Dag Aabye

Personal information
- Nationality: Norwegian
- Citizenship: Norwegian
- Born: May 15, 1941 (age 85) Sigdal, Reichskommissariat Norwegen
- Home town: Sigdal, Norway
- Occupation: Logger

= Dag Aabye =

Norwegian-Canadian endurance runner (born 1941)

Dag Aabye (born 1941) is an endurance runner known for competing in the 125-kilometer Canadian Death Race, held yearly in August in Grande Cache, Alberta. The race is extremely grueling, with over 17,000 feet of climbing. He is also known for his reclusive lifestyle, as he lives in a renovated bus not far from Silverstar Road in British Columbia, Canada. In 2018, filmmakers Justin Pelletier and Adam Maruniak released a documentary on him entitled Never Die Easy: The Dag Aabye Story. A book-length profile of Aabye by Brett Poppelwell, "Outsider," was published in 2023.

== Early life ==
Dag was born in 1941 in Nazi-occupied Norway, then lived in Argentina before moving to British Columbia.

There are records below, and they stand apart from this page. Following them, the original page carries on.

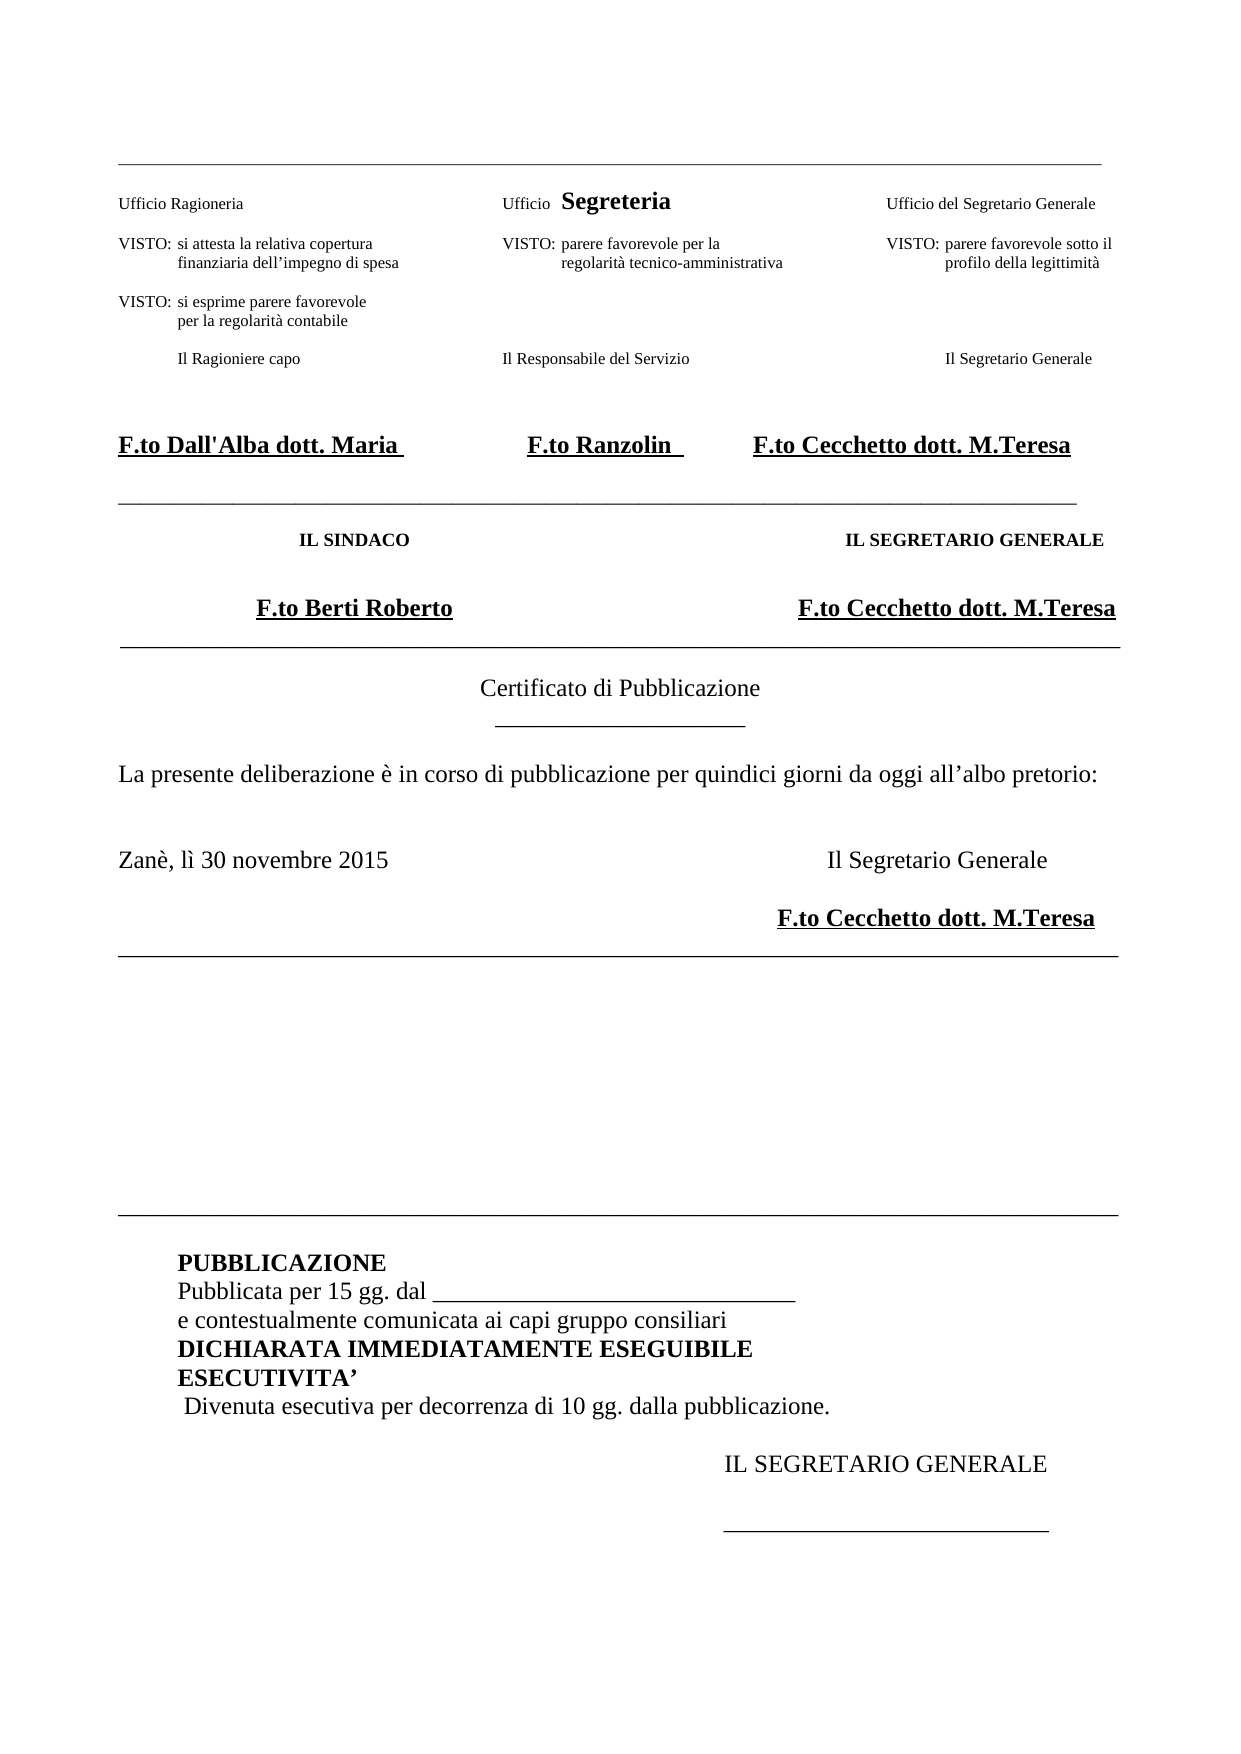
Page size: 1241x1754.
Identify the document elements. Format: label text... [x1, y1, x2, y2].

text Pubblicata per 15 gg. dal _____________________________ [118, 1276, 1122, 1305]
text __________________________ [118, 1506, 1122, 1564]
text per la regolarità contabile [118, 311, 1122, 330]
text finanziaria dell’impegno di spesa regolarità tecnico-amministrativa profilo della legittimità [118, 253, 1122, 272]
text ________________________________________________________________________________ [118, 1190, 1122, 1219]
text ____________________ [118, 701, 1122, 730]
text VISTO: si esprime parere favorevole [118, 291, 1122, 311]
text Ufficio Ragioneria Ufficio Segreteria Ufficio del Segretario Generale [118, 186, 1122, 215]
text ____________________________________________________________________________________________ [118, 483, 1122, 507]
text PUBBLICAZIONE [118, 1248, 1122, 1276]
text DICHIARATA IMMEDIATAMENTE ESEGUIBILE [118, 1334, 1122, 1363]
text Zanè, lì 30 novembre 2015 Il Segretario Generale [118, 845, 1122, 874]
text ________________________________________________________________________________ [118, 622, 1122, 651]
text IL SINDACO IL SEGRETARIO GENERALE [118, 529, 1122, 550]
text F.to Berti Roberto F.to Cecchetto dott. M.Teresa [118, 593, 1122, 622]
text e contestualmente comunicata ai capi gruppo consiliari [118, 1305, 1122, 1334]
text Divenuta esecutiva per decorrenza di 10 gg. dalla pubblicazione. [118, 1391, 1122, 1420]
text VISTO: si attesta la relativa copertura VISTO: parere favorevole per la VISTO: parere favorevole sotto il [118, 234, 1122, 253]
text La presente deliberazione è in corso di pubblicazione per quindici giorni da oggi all’albo pretorio: [118, 759, 1122, 788]
text IL SEGRETARIO GENERALE [118, 1449, 1122, 1478]
text ESECUTIVITA’ [118, 1363, 1122, 1391]
text Il Ragioniere capo Il Responsabile del Servizio Il Segretario Generale [118, 349, 1122, 368]
text Certificato di Pubblicazione [118, 673, 1122, 701]
text F.to Cecchetto dott. M.Teresa ________________________________________________________________________________ [118, 903, 1122, 960]
text F.to Dall'Alba dott. Maria F.to Ranzolin F.to Cecchetto dott. M.Teresa [118, 430, 1122, 459]
text ______________________________________________________________________________________________________________________ [118, 148, 1122, 167]
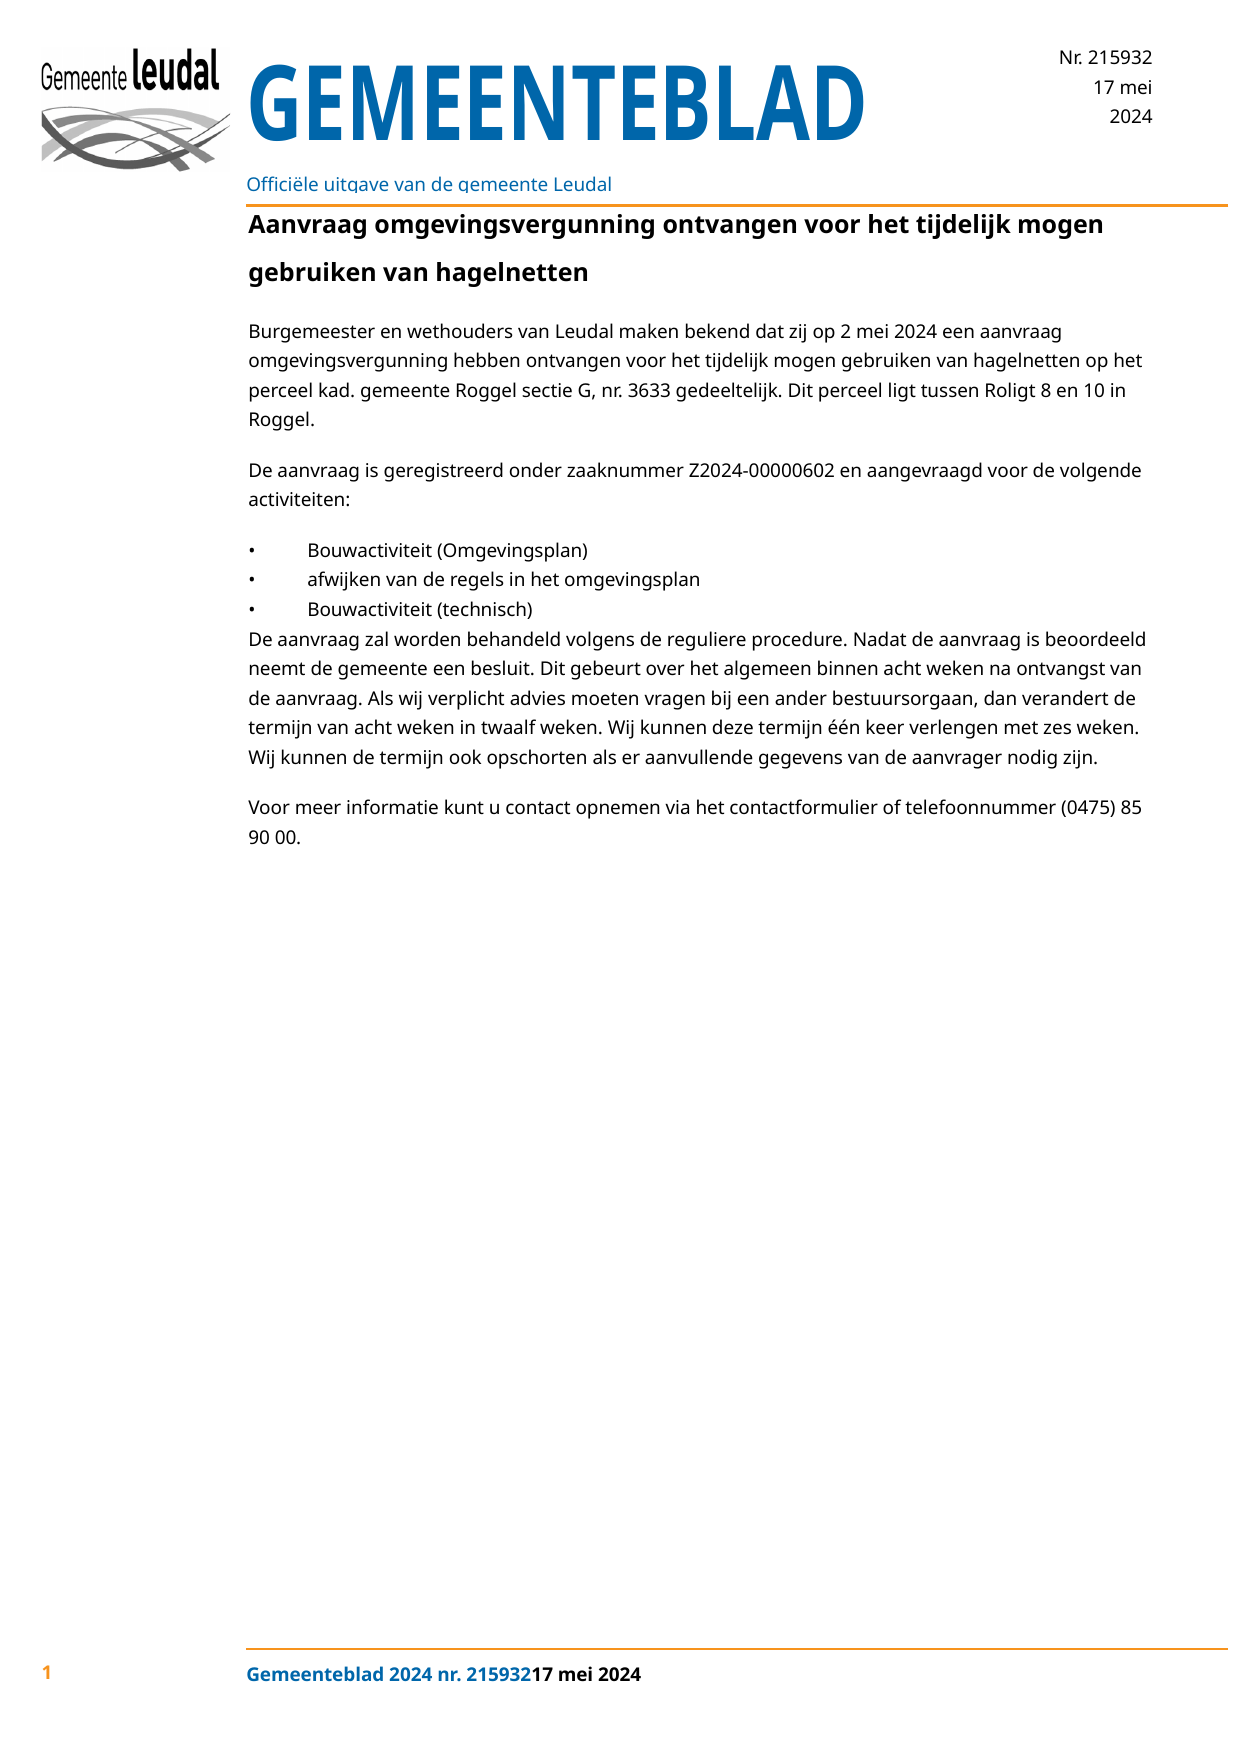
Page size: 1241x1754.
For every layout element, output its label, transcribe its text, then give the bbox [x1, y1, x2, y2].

list afwijken van de regels in het omgevingsplan [248, 567, 1152, 592]
text Aanvraag omgevingsvergunning ontvangen voor het tijdelijk mogen gebruiken van hagelnetten [248, 207, 1152, 288]
picture [41, 47, 231, 172]
text De aanvraag zal worden behandeld volgens de reguliere procedure. Nadat de aanvraag is beoordeeld neemt de gemeente een besluit. Dit gebeurt over het algemeen binnen acht weken na ontvangst van de aanvraag. Als wij verplicht advies moeten vragen bij een ander bestuursorgaan, dan verandert de termijn van acht weken in twaalf weken. Wij kunnen deze termijn één keer verlengen met zes weken. Wij kunnen de termijn ook opschorten als er aanvullende gegevens van de aanvrager nodig zijn. [248, 626, 1152, 770]
text De aanvraag is geregistreerd onder zaaknummer Z2024-00000602 en aangevraagd voor de volgende activiteiten: [248, 457, 1152, 512]
list Bouwactiviteit (technisch) [248, 596, 1152, 622]
text Burgemeester en wethouders van Leudal maken bekend dat zij op 2 mei 2024 een aanvraag omgevingsvergunning hebben ontvangen voor het tijdelijk mogen gebruiken van hagelnetten op het perceel kad. gemeente Roggel sectie G, nr. 3633 gedeeltelijk. Dit perceel ligt tussen Roligt 8 en 10 in Roggel. [248, 318, 1152, 432]
list Bouwactiviteit (Omgevingsplan) [248, 537, 1152, 563]
text Voor meer informatie kunt u contact opnemen via het contactformulier of telefoonnummer (0475) 85 90 00. [248, 794, 1152, 850]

In the 1960s, Aabye was a ski instructor in Britain and worked as a movie stuntman, including working as an extra in the 1964 James Bond film Goldfinger. He soon after moved to the Whistler Mountain area of Canada where he worked as a ski instructor and became known for his first ski descents of the mountain, sometimes 20 to 30 years before anyone else. He was also known for stunts, skiing off man-made structures and building a ski jump for backflips, and appearing in a number of ski movies by filmmaker Jim Rice. Pelletier and Maruniak assert that "Dag is widely regarded as the founding father of freeskiing." He has been described as "the Father of Free Ride" and "The Last Ski Bum".

== Running career ==
Aabye began running marathons in his early thirties, running ten more by age 50. He took up competitive cross-country skiing, placing fourth in his age group at the 2002 Masters World cup race in Quebec at age 61.

Aabye ran his first Death Race when he was 62 years old, the oldest in that race. Brett Popplewell, author of a 2023 biography, calls Aabye "the world's oldest ultramarathon runner." Like other ultramarathons, the Canadian Death Race is a challenge for even experienced runners, with some needing to be rescued from hypothermia or treated for exhaustion. Racers are known to experience vomiting, loss of vision due to corneal swelling, and hallucinations. Aabye completed his first Death Race in 2003 in 20 hours, 58 minutes, and 16 seconds, but his fastest time was his third attempt in 2005, at 20:56:22. He last finished a Death Race within the 24-hour cutoff in 2009. He was consistently the oldest competitor in the Death Race, and has completed it a record-setting seven times. He continued participating in the Death Race every year; though he failed to finish the full 125-kilometre 24-hour race in those later years, he continued to complete the starting segment, the 49 km Near Death Marathon, which has a cutoff of 9.5 hours. His final Death Race attempt was in 2016, when he was 75.

Aabye cites centenarian marathoner Fauja Singh as an inspiration. Aabye describes running as a way to push his limitations and mortality; though he has slowed with age, he has attempted to maintain his total yearly running distance, about 8000 km, by spending longer doing so, stating that "If it's difficult, I'll do it right away. If it's impossible, it will take a little longer." in a paraphrase of his childhood hero, Fridtjof Nansen.

== Personal life ==
Aabye is famously reclusive, living in a school bus that was given to him, on his friends property not far from Silverstar Road, in Vernon BC, it is well known by locals where he can be located. Vernon, British Columbia. Filmmakers Justin Pelletier and Adam Maruniak spent weeks in 2018 attempting to contact Aabye before he called them from a payphone. Journalist Charlotte Helston spent months. Aabye eschews most modern technology, living without electricity, running water, cell phone service, or an Internet connection. He collects water from and washes his clothes in a creek, cooking meals over a campfire. He returns by public transit and running to Vernon several times every week to fill a backpack with supplies, including coffee, potatoes, and eggs.

A 2023 profile described Aabye spending the winters in his converted school bus and summers in a mountainside campsite in the forest. A portable garden shed, which he carried to the site in pieces, serves as the sleeping shelter in his campsite, which is located halfway up a mountain along a secret trail roughly an hour's hike from the nearest highway. In 2017 he was described planning to eventually stay at the mountain campsite year-round in order to train on the trails he built nearby without danger from car traffic.

No longer a ski instructor, Aabye lives on a small pension. A friend describes him as unconcerned with money beyond food and some beer. Rising at 4:30 every morning, he spends his time running, chopping firewood, clearing trails, and reading. He trains every day. He lives simple.

Aabye was married once; he has four children.